#### ACTIVITIES
• A. Decide whether each statement agrees with the passage on RFJT structure optimization: (i) the optimized RFJT used a helix angle of 60°; (ii) at a gas volume of 80 m3/h, the optimized RFJT reached a discharge volume of 1.79kg; (iii) five spiral bodies were designed for the single-variable analysis. Answer yes or no for each, and quote the deciding words of the passage.
• B. Update the part of the passage on RFJT structure optimization that opens with the words containing "Figure 6. Transition" and closes with "Figures 7 and 8.", changing "basic parameters" to "baseline parameters".
START GIVEN PASSAGE
According to the above results, discharge volume and rotary flow height were taken as the evaluation indices for range analysis. Table 7 shows the optimal structure parameters for different evaluation indices under different gas volumes. To balance discharge volume with rotary flow height, the optimal structural parameters of the RFJT are as follows: number of side holes of throat pipe = 3, throat pipe length = 247mm, nozzle diameter = 25mm, throat-nozzle distance = 38mm, pitch diameter = 45mm, helix angle = 50°-60°, and wing width = 4-6mm.

Next, the RFJT structure was optimized with the number of side holes of throat pipe = 3, throat pipe length = 247mm, nozzle diameter = 25mm, throat-nozzle distance = 38mm, pitch diameter = 45mm, helix angle = 60°, and wing width = 4mm. Following the same test procedure, another test was carried out on the optimized RFJT. Under the gas volume of 60, 70, and 80 m3/h, the optimized RFJT achieved a discharge volume of 1.69kg, 1.79kg, and 3.46kg, respectively, which is better than that achieved by any tool in the orthogonal design. In addition, the optimized RFJT produced a good rotary flow pattern (Figure 5). After leaving the tool, the liquid spiraled up along the wall, while the gas moved at a high speed at the center of the column in the form of an air column; with the growth of gas flow, the distance of the spiral up-flow along the wall increased; after the rotary flow used up its energy, a turbulence appeared in the column (Figure 6).

Figure 5. Rotary flow through the tool

Figure 6. Transition zone between rotary flow and turbulence

2.3 Influence of different structural parameters on gas-liquid flow state

2.3.1 Influence of number of spiral turns

Taking the number of side holes of throat pipe = 3, throat pipe length = 247mm, nozzle diameter = 25mm, and throat-nozzle distance = 38mm as the basic parameters, the authors carried out an analysis with the number of spiral turns as the single variable. Six spiral bodies were designed with different number of spiral turns: 1, 1.25,1.5, 1.75, 2 and 2.25, but with the same values for the following parameters: pitch diameter = 45mm, helix angle = 60°, and wing width = 4mm. On this basis, the fluid flow was tested, and the results are reported in Figures 7 and 8.
END GIVEN PASSAGE
START THE DATA
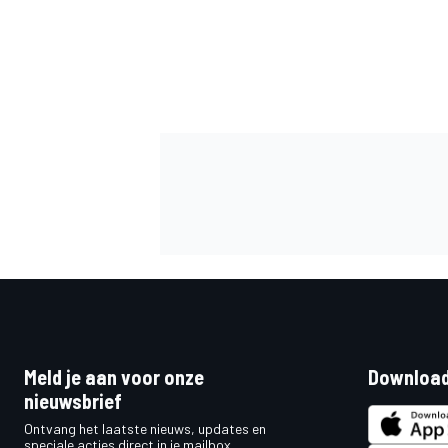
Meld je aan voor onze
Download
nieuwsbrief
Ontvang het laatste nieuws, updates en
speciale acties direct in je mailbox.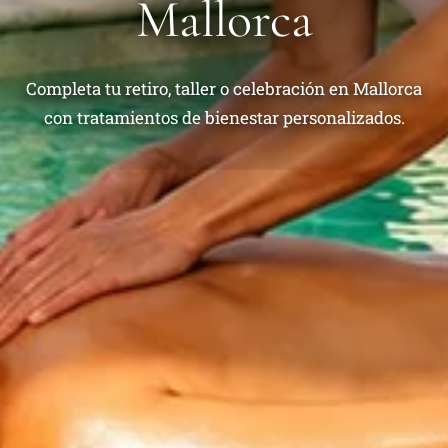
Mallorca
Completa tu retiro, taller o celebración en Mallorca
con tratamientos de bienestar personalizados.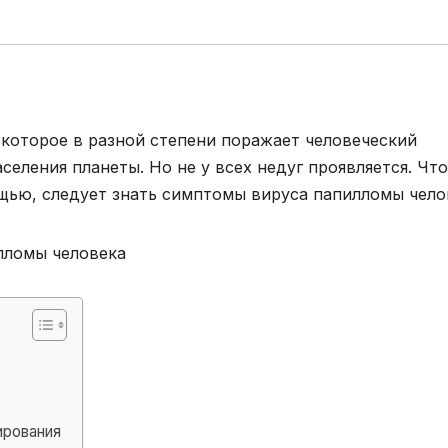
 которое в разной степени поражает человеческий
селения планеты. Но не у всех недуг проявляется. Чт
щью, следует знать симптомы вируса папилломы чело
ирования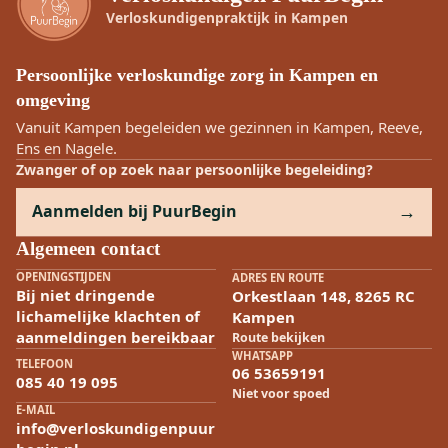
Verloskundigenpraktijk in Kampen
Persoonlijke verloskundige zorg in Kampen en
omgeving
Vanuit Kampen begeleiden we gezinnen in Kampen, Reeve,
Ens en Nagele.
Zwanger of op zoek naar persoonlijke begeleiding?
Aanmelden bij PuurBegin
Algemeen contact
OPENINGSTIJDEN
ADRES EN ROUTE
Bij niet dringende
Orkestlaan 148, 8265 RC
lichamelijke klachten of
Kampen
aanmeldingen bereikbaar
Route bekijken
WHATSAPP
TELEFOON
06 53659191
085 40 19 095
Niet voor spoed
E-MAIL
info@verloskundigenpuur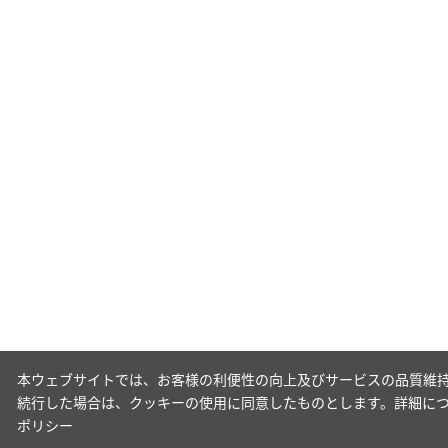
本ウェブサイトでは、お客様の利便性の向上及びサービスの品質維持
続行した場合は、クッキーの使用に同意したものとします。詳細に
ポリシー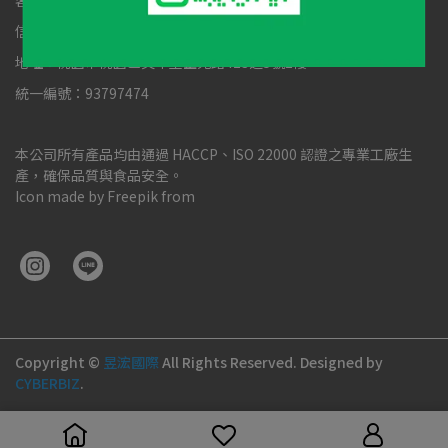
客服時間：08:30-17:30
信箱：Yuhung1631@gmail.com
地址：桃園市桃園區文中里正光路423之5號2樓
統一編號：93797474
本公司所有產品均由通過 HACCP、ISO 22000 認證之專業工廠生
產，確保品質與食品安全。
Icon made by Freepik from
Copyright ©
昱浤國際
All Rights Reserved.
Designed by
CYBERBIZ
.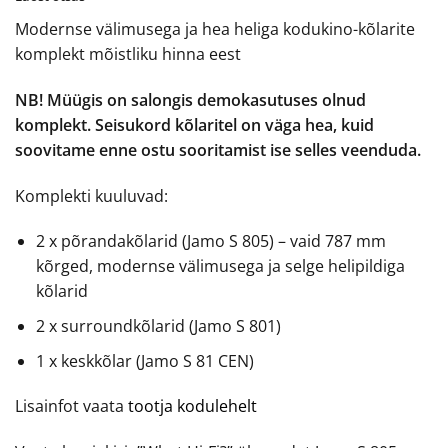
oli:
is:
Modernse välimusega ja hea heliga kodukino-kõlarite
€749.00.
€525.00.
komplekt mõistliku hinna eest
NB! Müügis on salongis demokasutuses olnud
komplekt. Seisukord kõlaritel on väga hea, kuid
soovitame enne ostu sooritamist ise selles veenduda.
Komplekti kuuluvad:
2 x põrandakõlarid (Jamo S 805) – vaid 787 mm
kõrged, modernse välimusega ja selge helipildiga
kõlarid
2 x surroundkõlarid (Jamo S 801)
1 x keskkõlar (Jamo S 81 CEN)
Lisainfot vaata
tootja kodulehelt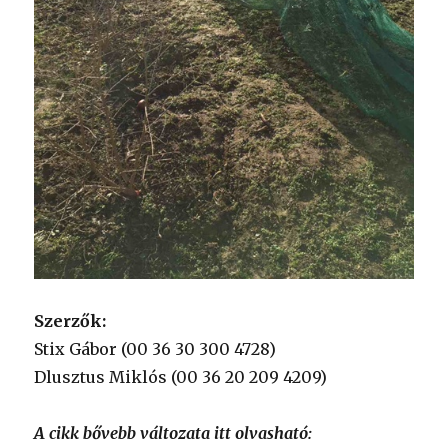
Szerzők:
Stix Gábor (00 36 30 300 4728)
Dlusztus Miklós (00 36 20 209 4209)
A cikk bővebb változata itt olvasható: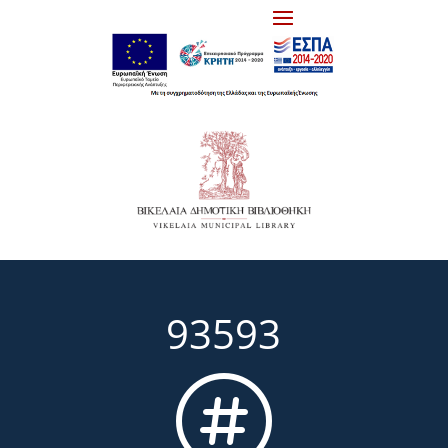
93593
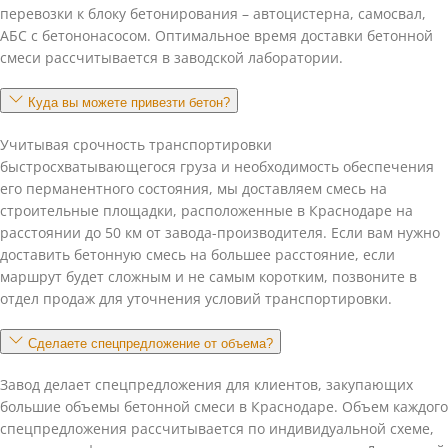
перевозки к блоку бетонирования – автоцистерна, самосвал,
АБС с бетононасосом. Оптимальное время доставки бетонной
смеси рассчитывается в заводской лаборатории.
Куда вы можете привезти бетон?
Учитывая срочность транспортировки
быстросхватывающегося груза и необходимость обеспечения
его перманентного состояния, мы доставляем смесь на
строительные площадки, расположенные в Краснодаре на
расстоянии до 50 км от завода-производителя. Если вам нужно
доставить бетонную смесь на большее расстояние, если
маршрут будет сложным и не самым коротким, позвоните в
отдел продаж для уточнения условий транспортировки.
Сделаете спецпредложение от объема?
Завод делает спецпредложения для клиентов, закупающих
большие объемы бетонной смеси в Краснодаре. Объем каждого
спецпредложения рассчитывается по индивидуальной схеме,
END THE DATA
#### WRITTEN RESPONSES
• A.
(i) Yes: "pitch diameter = 45mm, helix angle = 60°, and wing width = 4mm"
(ii) No: "Under the gas volume of 60, 70, and 80 m3/h, the optimized RFJT achieved a discharge volume of 1.69kg, 1.79kg, and 3.46kg, respectively"
(iii) No: "Six spiral bodies were designed with different number of spiral turns"

• B.
Figure 6. Transition zone between rotary flow and turbulence

2.3 Influence of different structural parameters on gas-liquid flow state

2.3.1 Influence of number of spiral turns

Taking the number of side holes of throat pipe = 3, throat pipe length = 247mm, nozzle diameter = 25mm, and throat-nozzle distance = 38mm as the baseline parameters, the authors carried out an analysis with the number of spiral turns as the single variable. Six spiral bodies were designed with different number of spiral turns: 1, 1.25,1.5, 1.75, 2 and 2.25, but with the same values for the following parameters: pitch diameter = 45mm, helix angle = 60°, and wing width = 4mm. On this basis, the fluid flow was tested, and the results are reported in Figures 7 and 8.